Le Syndicat des médecins libéraux (SML) ne fait pas partie des détracteurs, au contraire. « Ce principe des médecins solidaires ressemble beaucoup à celui du médecin volant que le SML avait développé il y a une dizaine d’années », observer la Dr Sophie Bauer, présidente du syndicat. Le Collectif des « Médecins pour demain » est plus circonspect. « Pour la population, il est évident qu’il vaut mieux avoir des médecins différents que pas de médecin du tout, mais cela reste de la médecine pansement, en mode dégradé », tacle la Dr Mélanie Rica-Henry.

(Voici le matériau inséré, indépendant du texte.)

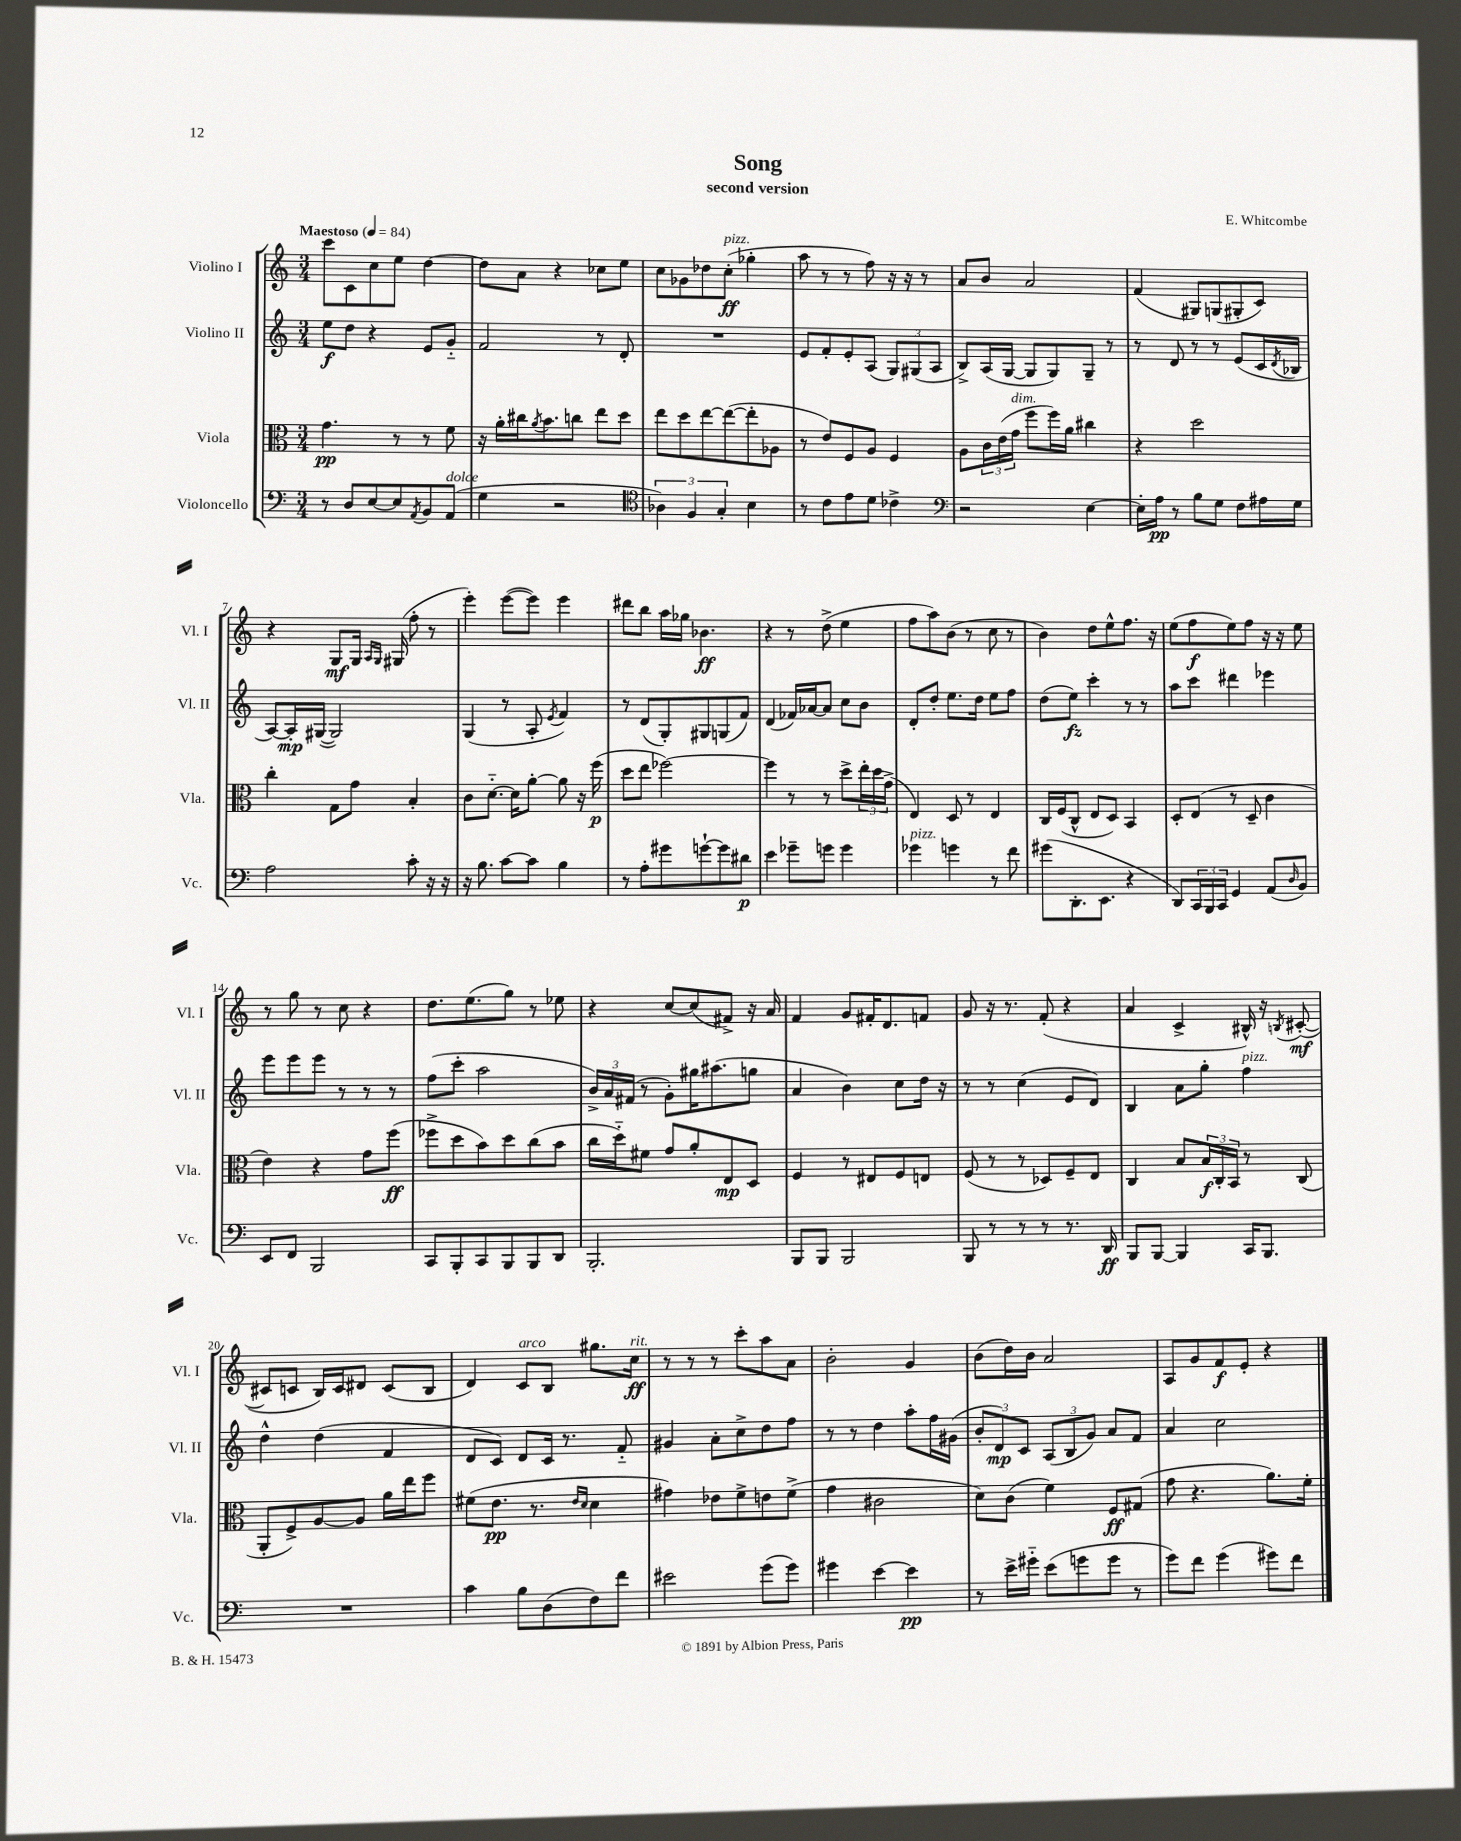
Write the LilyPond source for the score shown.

\header { title = "Song" composer = "E. Whitcombe" subtitle = "second version" }
<<
\new StaffGroup <<
\new Staff = "s0" \with { instrumentName = "Violino I" shortInstrumentName = "Vl. I" } {
    \clef treble \key c \major \numericTimeSignature \time 3/4 \tempo "Maestoso" 4 = 84
    c'''8 c'8 c''8 e''8 d''4~ |
    d''8 a'8 r4 ces''8 e''8 |
    c''8 ges'8 des''8 c''8-.\ff^\markup { \italic "pizz." }( ges''4-. |
    a''8 r8 r8 f''8) r16 r16 r8 |
    a'8 b'8 a'2 |
    f'4( gis8) g8( gis8-. c'8) |
    r4 g8\mf g16 \grace { a16 g16 } gis16( f''8-. r8 |
    e'''4-.) e'''8~( e'''8) e'''4 |
    dis'''8 b''8 a''16 ges''16 bes'4.\ff |
    r4 r8 d''8->( e''4 |
    f''8 a''8) b'8( r8 c''8 r8 |
    b'4) d''8 e''8-^ f''8. r16 |
    e''8( f''8\f e''8) f''8 r16 r16 e''8 |
    r8 g''8 r8 c''8 r4 |
    d''8. e''8.( g''8) r8 ees''8 |
    r4 c''8~ c''8( fis'8->) r16 a'16 |
    f'4 g'8 fis'16-. d'8. f'8 |
    g'8 r16 r8. f'8-.( r4 |
    a'4 c'4-> bis16-^) r16 \acciaccatura { b8 } cis'8~-.\mf( |
    cis'8 c'8 b16) c'16 dis'8 c'8( b8 |
    d'4) c'8^\markup { \italic "arco" } b8 gis''8. c''16\ff^\markup { \italic "rit." } |
    r8 r8 r8 c'''8-. a''8 a'8 |
    b'2-. g'4 |
    b'8( d''16) b'16 a'2 |
    a8 g'8 f'8\f e'8-. r4 \bar "|." |
}
\new Staff = "s1" \with { instrumentName = "Violino II" shortInstrumentName = "Vl. II" } {
    \clef treble \key c \major \numericTimeSignature \time 3/4
    e''8\f d''8 r4 e'8 g'8-_ |
    f'2 r8 d'8-. |
    R2. |
    e'8 f'8-. e'8-. a8( \tuplet 3/2 { g8) gis8( a8 } |
    b8->) a16( g16~ g8 g8) g8-- r8 |
    r8 d'8 r8 r8 e'8( c'16 \acciaccatura { d'8 } bes16 |
    a8~) a16-.\mp gis16~( gis2) |
    g4( r8 a8-. \acciaccatura { e'8 } f'4) |
    r8 d'8( g8-.) gis8 g8( f'8) |
    d'4( fes'16) aes'16~ aes'8 c''8 b'8 |
    d'8-. d''8-. e''8. d''16 e''8 f''8 |
    d''8( e''8\fz) c'''4-. r8 r8 |
    a''8 c'''8 dis'''4 ees'''4 |
    e'''8 e'''8 e'''8 r8 r8 r8 |
    f''8( c'''8-. a''2 |
    \tuplet 3/2 { b'16->) a'16 fis'16( } r8 g'8-.) gis''16 ais''8.( g''8 |
    a'4 b'4) c''8 d''16 r16 |
    r8 r8 c''4( e'8 d'8) |
    b4 a'8 g''8-. f''4^\markup { \italic "pizz." } |
    d''4-^ d''4( f'4 |
    d'8 c'8) d'8 c'16 r8. f'8-_ |
    gis'4 a'8-. c''8-> d''8 f''8 |
    r8 r8 d''4 a''8-. f''16 gis'16( |
    \tuplet 3/2 { b'8-. d'8\mp) c'8 } \tuplet 3/2 { a8( b8 g'8) } a'8 f'8 |
    a'4 c''2 \bar "|." |
}
\new Staff = "s2" \with { instrumentName = "Viola" shortInstrumentName = "Vla." } {
    \clef alto \key c \major \numericTimeSignature \time 3/4
    g'4.\pp r8 r8 f'8 |
    r16 a'16-. cis''16 \acciaccatura { a'8 } b'8. c''8 e''8 d''8 |
    e''8 d''8 e''8~ e''8~( e''8-. aes8 |
    r8 e'8) f8 a8 f4 |
    a8 \tuplet 3/2 { c'16 e'16( g'16^\markup { \italic "dim." } } f''8 f''16) a'16 cis''4 |
    r4 d''2 |
    c''4-. g8 g'8 b4-. |
    c'8 d'8.~-_ d'16 a'8~-. a'8 r16 f''16\p( |
    d''8 e''8 fes''2~) |
    fes''4 r8 r8 d''8-> \tuplet 3/2 { e''16-. d''16 g'16->( } |
    e4) d8 r8 e4 |
    c16 f16( c8-^ e8 d8) b,4 |
    d8-. e8( r8 d8-- c'4 |
    e'4) r4 g'8 f''8\ff( |
    fes''8-> d''8 b'8) d''8 c''8( b'8 |
    c''16 d''16-_) fis'8 g'8 a'8-. e8\mp d8 |
    f4 r8 eis8 f8 e8 |
    f8( r8 r8 des8) f8-- e8 |
    c4 b8 \tuplet 3/2 { b16\f c16-. b,16 } r8 c8( |
    a,8-. f8->) a8~ a8 a'16 e''16 f''8 |
    fis'8( e'8.\pp r8. \grace { e'16 d'16 } d'4 |
    gis'4) ees'8 f'8-> e'8 f'8->( |
    g'4 cis'2 |
    d'8) c'8( f'4) f8\ff gis8( |
    g'8 r4. a'8.) f'16-. \bar "|." |
}
\new Staff = "s3" \with { instrumentName = "Violoncello" shortInstrumentName = "Vc." } {
    \clef bass \key c \major \numericTimeSignature \time 3/4
    r8 d8 e8~ e8 \acciaccatura { a,8 } b,8 a,8^\markup { \italic "dolce" }( |
    g4 r2 |
    \clef tenor \tuplet 3/2 { aes4) f4 g4-. } b4 |
    r8 c'8 e'8 d'8 ces'4-> |
    \clef bass r2 e4~ |
    e16-. a16\pp r8 b8 g8 f8 ais16 g16 |
    a2 c'8-. r16 r16 |
    r16 b8. c'8~ c'8 b4 |
    r8 a8-. gis'8 g'8~-! g'8 dis'8\p |
    e'4 ges'8-- g'8 g'4 |
    ges'4^\markup { \italic "pizz." } g'4 r8 f'8 |
    gis'8( d,8.-. e,8. r4 |
    d,8) \tuplet 3/2 { c,16 b,,16 c,16 } g,4 a,8( \grace { d16 } b,8) |
    e,8 f,8 b,,2 |
    c,8 b,,8-. c,8 b,,8 b,,8 d,8 |
    b,,2.-. |
    b,,8 b,,8 b,,2 |
    b,,8 r8 r8 r8 r8. d,16\ff |
    b,,8 b,,8~ b,,4 c,16 b,,8. |
    R2. |
    c'4 b8 d8( f8) f'8 |
    eis'2 g'8( g'8) |
    gis'4 e'4~ e'4\pp |
    r8 e'16-> gis'16-_ e'8( g'8 g'8 r8 |
    g'8) f'8 g'4( gis'8) f'8 \bar "|." |
}
>>
>>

« C’est ce que nous pensions… au départ », réplique Martial Jardel, bien décidé à défendre son bébé. « Mais nous sommes en train de faire la preuve que l’innovation organisationnelle est probablement la meilleure voie de réussite pour lutter contre l’inégalité d’accès aux soins », se félicite le généraliste. « Cela dit, admet-il, c’est un pari, demain ça peut bugger et on nous fera remarquer : “on vous l’avait bien dit” ».
Reste que ce pari a été jugé suffisamment pertinent pour que la ministre de la Santé de l’époque, Geneviève Darrieussecq, fasse son tout premier déplacement en septembre dernier au centre d’Ajain (Creuse) pour en louer le fonctionnement et saluer ce temps partagé solidaire dans les zones fragiles. Il est encore trop tôt pour savoir si son successeur, le cardiologue Yannick Neuder, se montrera aussi enthousiaste.